Codewort DU

Flame

Der Junge springt durch die Pfützen und wirft Dinge hinein, die er nicht werfen soll. Seine Schwester steht über ihrem Laufrad und schreit. Ihrer Mutter klebt das Haar an der Stirn. Sie wischt es sich aus dem jungen, schönen Gesicht. Fahl und müde wirkt es, aber der Mund darin leuchtet feuerrot. Jeden Morgen, wenn ich Flame, wie ich sie nenne, auf meinem Arbeitsweg begegne, leuchtet ihr Mund feuerrot. Voll und sinnlich sind ihre Lippen und strahlend rot.
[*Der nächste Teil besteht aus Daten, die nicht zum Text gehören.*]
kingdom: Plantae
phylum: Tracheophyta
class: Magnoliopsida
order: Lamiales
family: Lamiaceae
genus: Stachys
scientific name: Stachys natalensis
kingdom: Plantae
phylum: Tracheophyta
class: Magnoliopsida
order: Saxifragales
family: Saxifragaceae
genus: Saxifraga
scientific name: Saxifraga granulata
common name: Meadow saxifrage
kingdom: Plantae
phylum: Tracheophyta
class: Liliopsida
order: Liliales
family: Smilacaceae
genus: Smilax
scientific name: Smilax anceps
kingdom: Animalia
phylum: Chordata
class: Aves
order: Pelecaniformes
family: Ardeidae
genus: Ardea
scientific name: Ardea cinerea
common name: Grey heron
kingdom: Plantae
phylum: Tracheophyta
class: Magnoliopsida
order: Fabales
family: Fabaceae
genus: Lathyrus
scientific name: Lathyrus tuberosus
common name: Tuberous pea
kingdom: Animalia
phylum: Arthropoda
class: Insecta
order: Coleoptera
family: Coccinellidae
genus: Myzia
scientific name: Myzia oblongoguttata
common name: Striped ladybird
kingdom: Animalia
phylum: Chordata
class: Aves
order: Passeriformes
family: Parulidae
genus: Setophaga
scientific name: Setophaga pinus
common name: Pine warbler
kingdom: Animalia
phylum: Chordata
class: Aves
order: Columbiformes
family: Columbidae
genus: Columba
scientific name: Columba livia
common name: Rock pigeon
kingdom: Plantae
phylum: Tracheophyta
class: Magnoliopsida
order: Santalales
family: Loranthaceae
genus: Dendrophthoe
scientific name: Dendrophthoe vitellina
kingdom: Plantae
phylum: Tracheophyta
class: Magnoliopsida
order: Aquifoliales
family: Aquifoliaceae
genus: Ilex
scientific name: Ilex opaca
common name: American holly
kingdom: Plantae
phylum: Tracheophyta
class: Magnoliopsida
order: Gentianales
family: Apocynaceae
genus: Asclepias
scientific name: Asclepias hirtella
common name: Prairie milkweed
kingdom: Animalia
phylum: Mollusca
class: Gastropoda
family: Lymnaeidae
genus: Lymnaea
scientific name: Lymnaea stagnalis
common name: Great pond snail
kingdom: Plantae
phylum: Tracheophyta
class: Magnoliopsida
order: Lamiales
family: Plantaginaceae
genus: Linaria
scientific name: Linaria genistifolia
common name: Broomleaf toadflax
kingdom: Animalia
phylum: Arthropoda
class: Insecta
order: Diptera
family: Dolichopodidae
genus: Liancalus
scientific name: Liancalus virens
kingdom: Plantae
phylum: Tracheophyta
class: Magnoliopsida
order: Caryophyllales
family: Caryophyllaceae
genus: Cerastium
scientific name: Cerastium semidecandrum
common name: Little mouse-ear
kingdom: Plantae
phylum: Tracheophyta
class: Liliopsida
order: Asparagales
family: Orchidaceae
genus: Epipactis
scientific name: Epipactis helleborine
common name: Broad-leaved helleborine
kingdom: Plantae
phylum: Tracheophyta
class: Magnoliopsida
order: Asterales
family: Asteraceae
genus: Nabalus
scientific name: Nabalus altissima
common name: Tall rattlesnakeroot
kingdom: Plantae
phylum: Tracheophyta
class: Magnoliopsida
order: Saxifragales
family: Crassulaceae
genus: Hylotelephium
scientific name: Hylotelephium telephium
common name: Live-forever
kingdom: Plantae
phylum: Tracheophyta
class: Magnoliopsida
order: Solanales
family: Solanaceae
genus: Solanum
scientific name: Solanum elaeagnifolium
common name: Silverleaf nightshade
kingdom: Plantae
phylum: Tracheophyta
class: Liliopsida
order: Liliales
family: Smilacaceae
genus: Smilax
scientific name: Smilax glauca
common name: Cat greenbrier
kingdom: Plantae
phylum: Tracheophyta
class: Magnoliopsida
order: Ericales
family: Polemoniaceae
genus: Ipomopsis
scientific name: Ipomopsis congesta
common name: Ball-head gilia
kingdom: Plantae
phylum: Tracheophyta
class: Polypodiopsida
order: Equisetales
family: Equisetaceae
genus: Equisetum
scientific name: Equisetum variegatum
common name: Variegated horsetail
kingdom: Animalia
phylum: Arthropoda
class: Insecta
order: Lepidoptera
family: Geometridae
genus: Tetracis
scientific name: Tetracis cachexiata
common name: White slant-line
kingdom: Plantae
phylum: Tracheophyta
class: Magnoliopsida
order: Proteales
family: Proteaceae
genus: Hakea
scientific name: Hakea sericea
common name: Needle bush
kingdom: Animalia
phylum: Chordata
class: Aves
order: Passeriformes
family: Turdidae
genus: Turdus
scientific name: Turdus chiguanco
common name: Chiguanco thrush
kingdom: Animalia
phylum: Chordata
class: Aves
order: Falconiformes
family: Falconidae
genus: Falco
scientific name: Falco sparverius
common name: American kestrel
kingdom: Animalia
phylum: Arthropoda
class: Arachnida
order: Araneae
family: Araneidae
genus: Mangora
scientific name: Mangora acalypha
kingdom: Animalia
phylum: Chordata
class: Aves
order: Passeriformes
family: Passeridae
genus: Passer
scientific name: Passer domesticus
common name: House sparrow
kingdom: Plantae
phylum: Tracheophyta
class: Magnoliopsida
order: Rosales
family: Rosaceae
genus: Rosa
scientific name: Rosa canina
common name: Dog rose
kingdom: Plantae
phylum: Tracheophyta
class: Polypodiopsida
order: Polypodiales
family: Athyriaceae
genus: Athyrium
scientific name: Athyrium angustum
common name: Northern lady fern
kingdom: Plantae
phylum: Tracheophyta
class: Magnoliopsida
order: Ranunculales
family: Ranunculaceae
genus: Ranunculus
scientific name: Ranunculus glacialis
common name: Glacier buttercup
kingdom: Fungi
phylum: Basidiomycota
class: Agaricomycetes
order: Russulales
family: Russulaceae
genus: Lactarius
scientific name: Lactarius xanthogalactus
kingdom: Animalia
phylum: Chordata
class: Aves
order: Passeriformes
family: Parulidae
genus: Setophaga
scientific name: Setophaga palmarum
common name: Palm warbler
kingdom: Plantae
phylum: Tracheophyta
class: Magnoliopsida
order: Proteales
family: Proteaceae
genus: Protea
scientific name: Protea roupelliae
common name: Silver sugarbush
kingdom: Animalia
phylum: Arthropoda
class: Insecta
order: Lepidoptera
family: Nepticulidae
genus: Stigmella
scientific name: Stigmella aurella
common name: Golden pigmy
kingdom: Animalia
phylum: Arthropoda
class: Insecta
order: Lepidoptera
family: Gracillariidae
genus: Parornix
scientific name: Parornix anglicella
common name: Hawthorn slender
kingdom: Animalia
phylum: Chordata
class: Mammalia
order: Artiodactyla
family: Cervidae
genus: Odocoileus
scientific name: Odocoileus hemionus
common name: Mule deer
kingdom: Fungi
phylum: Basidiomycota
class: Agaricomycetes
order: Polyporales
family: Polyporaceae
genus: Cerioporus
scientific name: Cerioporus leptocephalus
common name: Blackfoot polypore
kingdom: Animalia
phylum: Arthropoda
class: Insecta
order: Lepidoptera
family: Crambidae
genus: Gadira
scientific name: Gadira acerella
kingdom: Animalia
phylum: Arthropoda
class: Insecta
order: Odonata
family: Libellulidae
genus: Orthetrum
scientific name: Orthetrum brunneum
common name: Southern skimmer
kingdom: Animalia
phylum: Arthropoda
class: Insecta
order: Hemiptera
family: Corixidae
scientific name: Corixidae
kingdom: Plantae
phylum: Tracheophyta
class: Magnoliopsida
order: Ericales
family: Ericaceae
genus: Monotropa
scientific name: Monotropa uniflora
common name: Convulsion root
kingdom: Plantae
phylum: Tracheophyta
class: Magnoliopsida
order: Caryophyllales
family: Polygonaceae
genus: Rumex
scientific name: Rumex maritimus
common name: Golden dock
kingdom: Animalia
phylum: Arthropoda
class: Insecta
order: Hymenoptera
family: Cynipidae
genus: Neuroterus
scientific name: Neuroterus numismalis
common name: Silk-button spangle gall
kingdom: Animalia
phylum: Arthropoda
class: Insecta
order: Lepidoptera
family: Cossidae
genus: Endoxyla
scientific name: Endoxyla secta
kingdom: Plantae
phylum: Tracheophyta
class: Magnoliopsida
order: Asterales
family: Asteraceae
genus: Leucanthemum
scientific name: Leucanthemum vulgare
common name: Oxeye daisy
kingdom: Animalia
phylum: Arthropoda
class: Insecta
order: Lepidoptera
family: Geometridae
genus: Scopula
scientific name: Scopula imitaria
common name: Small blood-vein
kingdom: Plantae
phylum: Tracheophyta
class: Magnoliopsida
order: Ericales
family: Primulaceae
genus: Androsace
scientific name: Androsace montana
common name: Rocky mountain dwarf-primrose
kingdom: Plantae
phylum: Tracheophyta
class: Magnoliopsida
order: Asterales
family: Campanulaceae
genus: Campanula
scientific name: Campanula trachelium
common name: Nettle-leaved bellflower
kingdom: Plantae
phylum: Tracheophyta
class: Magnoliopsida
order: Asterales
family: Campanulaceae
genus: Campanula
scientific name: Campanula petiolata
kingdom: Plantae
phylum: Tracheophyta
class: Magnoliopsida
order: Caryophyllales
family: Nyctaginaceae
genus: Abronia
Trotzig ruft der Wundermund in Emmas Richtung: „Dann bleib halt stehen!“

Emma steht und schreit nach ihrer Mutter. Ihr Bruder rennt durch die Pfützen, dass es spritzt. Er rennt in Richtung der Straße. Flame muss auch rennen, ihr Sohn ist sehr schnell. Gerade noch rechtzeitig holt sie ihn ein und reißt ihn an der Schulter von der Fahrbahn zurück. Niklas fällt hin und weint. Emma steht im Regen über ihrem Laufrad und schreit. Flame klemmt sich Niklas unter den Arm. Sie schleppt ihn zu der Pfütze in der seine Mütze und sein Rucksack schwimmen, angelt beides heraus, hängt es sich an ihr Handgelenk, von wo aus Tropfen schwarz auf ihre helle Jeans kleckern und zieht so weiter zu Emma. Mit ihrem freien Arm hebt sie das Mädchen von seinem Laufrad, stellt Emma auf dem Gehweg ab, nimmt das Fahrzeug und lehnt es an eine Laterne. Jetzt klemmt sie sich auch ihre schreiende Tochter unter den Arm und hievt ihr lebendiges Gepäck in Richtung des Kindergartens.

Jeden Morgen hoffe ich auf einen Engel für Flame. Heute auf einen, der einen Polizeikonvoi auftauchen lässt, eine Feuerwehr oder das größte Müllauto der Stadt, so dass Emma und Niklas begeistert aus dem Griff ihrer Mutter rutschen und gar nicht merken, wie sie auf eigenen Beinen durch den Regen laufen, vorbei an Flames feurigem Rot, bis zum Kindergarten.